I’m sure we’re all aware of the importance of digital privacy and security, but I’m willing to bet many of us also know we’re not doing enough to protect ourselves online. Let’s change that.
There’s plenty of advice and guidance out there to help you protect yourself and your data online. It may seem overwhelming but doing something is better than nothing. Identify your biggest concern and focus on that to begin with, then build from there.
As a primer, you may want to read W. Ian O’Byrne’s clear explanation of the differences between privacy and security. Then let’s dig in to some recommendations and resources that will help you take action.
Encrypt your communications. Using messaging apps that encrypt your data means messages sent cannot be read by anyone but the intended recipient.
Block ads and trackers in your browser. Install a browser add-on that stops advertisers and third-party services from secretly tracking where you go on the web.
Use a password manager. Creating strong, unique passwords is tough if you’re relying on your memory to serve them up when needed. The result is that we become lazy and once we’ve got something that’s reasonably secure we reuse it for multiple accounts. I know I’ve been guilty of that. But now I’m using a password manager I have one master password to remember that gives me access to strong, unique passwords to all my accounts.
Use two-factor authentication (2FA) to secure your accounts. With 2FA turned on, any attempt to log in to your accounts from a new device requires a verification code (usually sent via text message) on top of your password.
Encrypt your devices. If someone has physical access to your device it doesn’t need to mean that they also have access to all the data on it. Encrypting your devices means the data saved on them is scrambled and cannot be read without a key to decipher it.
Use secure connections to websites. We’ve all been taught to make sure that when we’re shopping online the checkout is secure. Using the plug-in HTTPS Everywhere you can make all of your browsing more secure.
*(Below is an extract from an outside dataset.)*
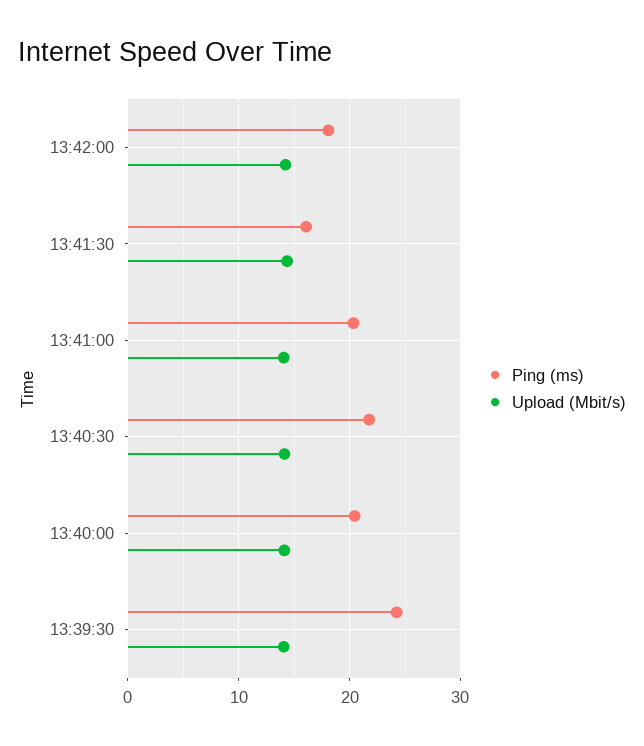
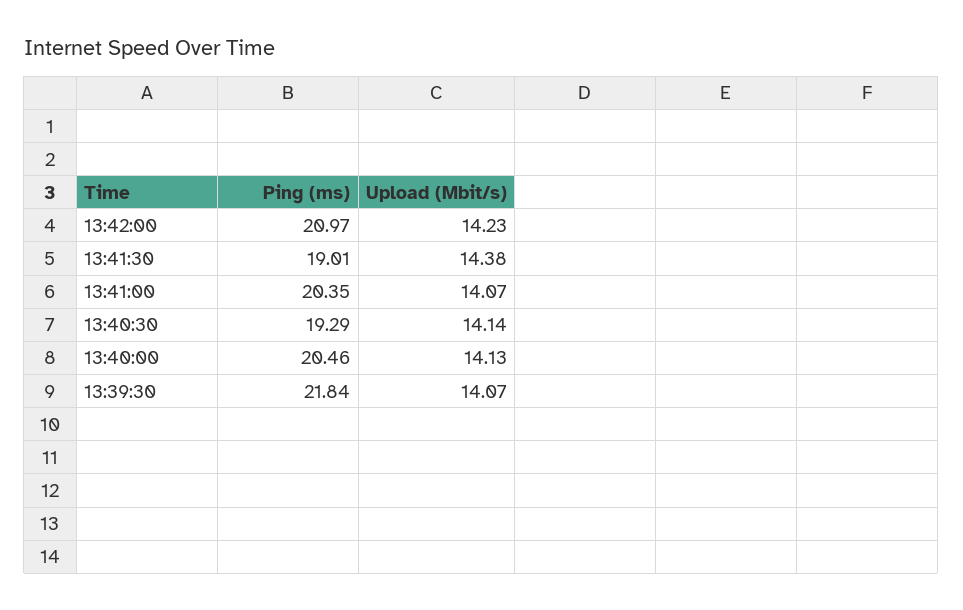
Ping (ms), 13:42:00: 18 -> 20.97
Ping (ms), 13:41:30: 16 -> 19.01
Ping (ms), 13:40:30: 22 -> 19.29
Ping (ms), 13:39:30: 24 -> 21.84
Avoid unsecured WiFi networks. Turn off the ability for your devices to automatically connect to available WiFi networks. Make a choice and only connect to networks you trust.
The resources linked below provide further explanation and practical guides to help you take action on the privacy and security recommendations covered in this post:
- Take the time to review and ensure your digital hygiene – W. Ian O’Byrne
- A Healthy Internet is Secure and Private – Mozilla
- The 8-day Data Detox – Mozilla/Tactical Technology Collective
- Security Planner – CitizenLab
- How to Set Up Your Devices for Privacy Protection – DuckDuckGo
And finally, I’ll leave you with this advice from the Electronic Frontier Foundation’s Seven Steps to Digital Security:
Set security policies that are reasonable for your lifestyle, for the risks you face, and for the implementation steps you and your colleagues will take. A perfect security policy on paper won’t work if it’s too difficult to follow day-to-day.